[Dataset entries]
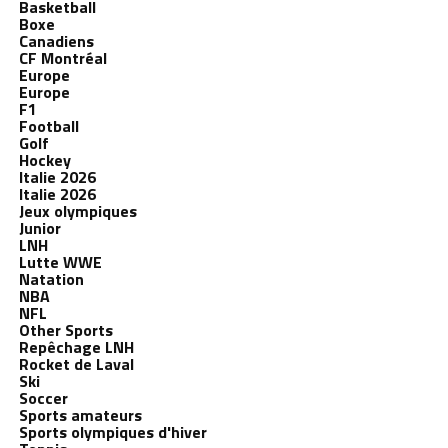
Basketball
Boxe
Canadiens
CF Montréal
Europe
Europe
F1
Football
Golf
Hockey
Italie 2026
Italie 2026
Jeux olympiques
Junior
LNH
Lutte WWE
Natation
NBA
NFL
Other Sports
Repêchage LNH
Rocket de Laval
Ski
Soccer
Sports amateurs
Sports olympiques d'hiver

__The task__:
All records above must be copied exactly, though the pictures they hold are to be left out.

__Solution__:
Basketball
Boxe
Canadiens
CF Montréal
Europe
Europe
F1
Football
Golf
Hockey
Italie 2026
Italie 2026
Jeux olympiques
Junior
LNH
Lutte WWE
Natation
NBA
NFL
Other Sports
Repêchage LNH
Rocket de Laval
Ski
Soccer
Sports amateurs
Sports olympiques d'hiver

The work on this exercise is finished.